I think it’s natural to feel a bit jealous when you see others get something you really want, but you’d be TA big time if you constantly bring it up. Instead, be happy for her and don’t let this hurt your friendship. It’s not worth it, and not fair to her.
#***YTA***
Your feelings are valid as a normal human being who has emotions. BUT you better not hold it against her openly, it’s not her fault she could afford/get it.
YTA
It’s fine, just don’t express it. I had a “bestie” in later high school who resented me as a singular child with wealthy parents. She was one of 4 with struggling parents. My parents bought her formal shoes and always tried to help out. But she resented me because Dad gave me a job for the first year out of high school and a demo model car. I used both as opportunities to work my way into a career of choice (teaching), and save a house deposit. She always made sideways comments until I told her that my parents have worked hard and set themselves up so as parents, that’s what you do if you’re in a position to. I’d gone from being in a private school where peers with lives like mine were not unusual, to being in a regional state school where most people were less well off. By the same token, I wasn’t going to not rise and take the opportunities available to me in order to make my best life.

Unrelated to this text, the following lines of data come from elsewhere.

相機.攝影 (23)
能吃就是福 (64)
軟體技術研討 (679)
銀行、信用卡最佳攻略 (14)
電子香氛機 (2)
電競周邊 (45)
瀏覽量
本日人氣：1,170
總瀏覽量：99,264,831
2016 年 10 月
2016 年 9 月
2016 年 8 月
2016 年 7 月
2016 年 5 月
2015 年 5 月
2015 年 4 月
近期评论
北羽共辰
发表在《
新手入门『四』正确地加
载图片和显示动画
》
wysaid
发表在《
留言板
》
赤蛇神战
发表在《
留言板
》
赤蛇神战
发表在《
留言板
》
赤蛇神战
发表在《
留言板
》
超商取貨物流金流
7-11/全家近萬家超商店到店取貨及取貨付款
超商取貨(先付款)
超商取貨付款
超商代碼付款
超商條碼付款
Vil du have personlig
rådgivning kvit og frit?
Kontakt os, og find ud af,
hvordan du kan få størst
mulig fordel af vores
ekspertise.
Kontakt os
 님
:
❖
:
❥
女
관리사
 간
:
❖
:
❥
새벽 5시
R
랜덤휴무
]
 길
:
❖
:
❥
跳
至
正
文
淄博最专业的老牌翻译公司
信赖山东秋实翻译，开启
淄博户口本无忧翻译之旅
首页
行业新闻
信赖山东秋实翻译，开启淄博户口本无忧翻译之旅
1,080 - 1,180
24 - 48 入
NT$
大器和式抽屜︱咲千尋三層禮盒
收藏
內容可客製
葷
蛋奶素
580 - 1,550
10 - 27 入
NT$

I was always thankful for how my parents helped me out and I’ve always worked very hard to build my life so I’m in the same position for my son when the time comes. I never begrudge anyone for not having the same opportunities and I wouldn’t say I feel superior to people because of my luck. Just be happy for her. If she’s a good friend, it’s worth it to keep her around!

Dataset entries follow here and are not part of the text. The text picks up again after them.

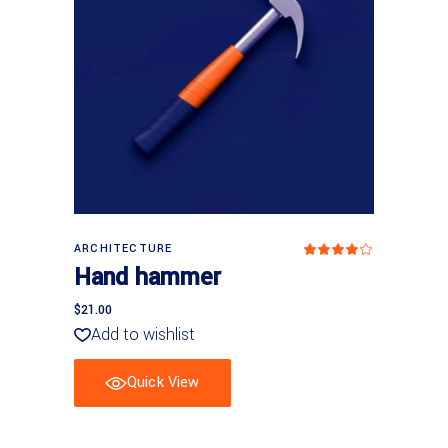
In den Warenkorb
ARCHITECTURE
Bewer
mit
Hand hammer
4.00
von
5
$
21.00
Add to wishlist
Quick View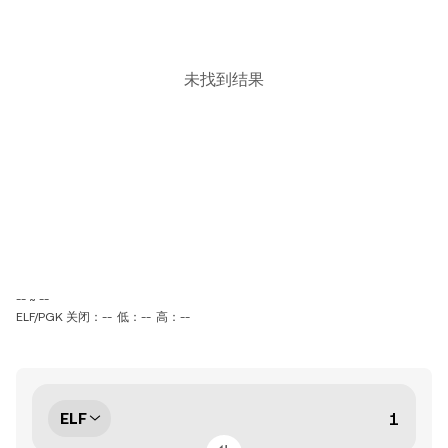
未找到结果
-- ~ --
ELF/PGK 关闭：--
低：--
高：--
ELF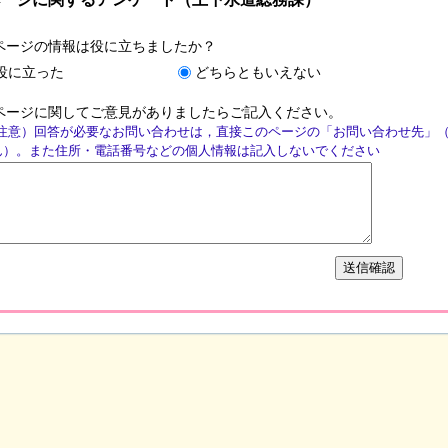
ページの情報は役に立ちましたか？
役に立った
どちらともいえない
ページに関してご意見がありましたらご記入ください。
注意）回答が必要なお問い合わせは，直接このページの「お問い合わせ先」
ん）。また住所・電話番号などの個人情報は記入しないでください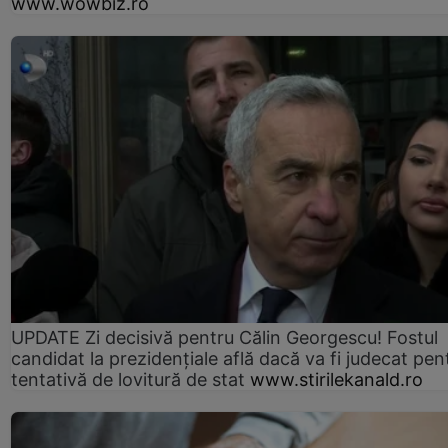
www.wowbiz.ro
UPDATE Zi decisivă pentru Călin Georgescu! Fostul
candidat la prezidențiale află dacă va fi judecat pen
tentativă de lovitură de stat
www.stirilekanald.ro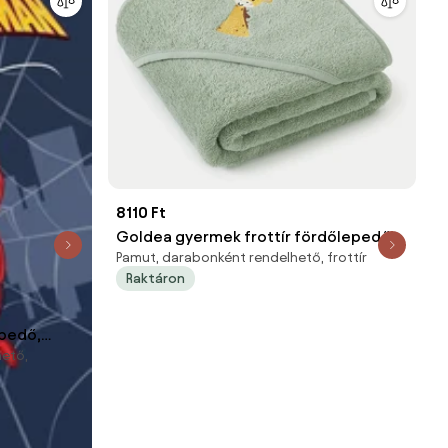
8110 Ft
Goldea gyermek frottír fördőlepedő
Pamut, darabonként rendelhető, frottír
csuklyás - zsiráf zsályaszínű alapon 100
Raktáron
x 100 cm
epedő,
hető,
(Fast Dry)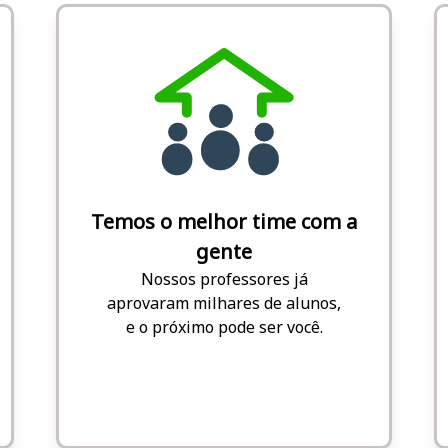
Temos o melhor time com a
gente
Nossos professores já
aprovaram milhares de alunos,
e o próximo pode ser você.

I’d be annoyed too, but not at her fortune. I’d be wicked annoyed she chose my dream car *knowing* it was my dream car. It would irk me, especially when she had all the options in the world but specifically chose something I’ve been admiring.
The feeling is not irrational imho so I’d say NTA.
Though.. If we both had always wanted a Bronco and she had the chance to get it and got it I wouldn’t be upset. So it’s not just that “she has what I want” for me but the circumstances that’d piss me off.
Although, it sounds like you’re more jelly of her privilege than the circumstances. Still NTA and in either case you gotta do some self reflection and come to terms with it
You feel the way you do, but maybe a more constructive way to deal with this would be to focus on how you can improve your future. If you are accumulating student debt, then presumably you will eventually be out of school and have a job that pays decently. Do some research on how to cut living costs. Dave Ramsey is a radio personality who gives advice on how to live cheaply and get out of debt. People have done this. Work at improving your earning potential, and paying off your debt so that at some point in the future you can have a nicer car.
NAH. you aren’t an asshole for *feeling* it, you would only be the asshole if you made her feel bad about it.
honestly, it’s totally normal to feel a sting when someone gets handed your dream on a silver platter while you’re drowning in debt. it’s not even really about the car, it’s about the financial freedom she has that you don’t. just vent to someone else about it and try to be happy for her, but don’t beat yourself up for being human.
You can’t control your initial emotional reaction, only how you act on it. You were honest with her in a lighthearted way while still being supportive of her choice. It’s completely natural to feel a sting when someone easily gets what you’ve spent years dreaming about from afar. As long as you don’t make her feel guilty for her family’s help, you’re doing fine 🙂
YTA. Are you 10? She can get whatever car she wants. Being in an accident can seriously mess you up even if you’re not hurt, so getting a different kind of car after an accident is understandable
Your not an AH for feeling the way you feel, but you will be if you bring it up. It’s not your friend’s fault they got the car you want.
YTA.
If it was me, I would think, wow that’s awesome and ask to go for a ride.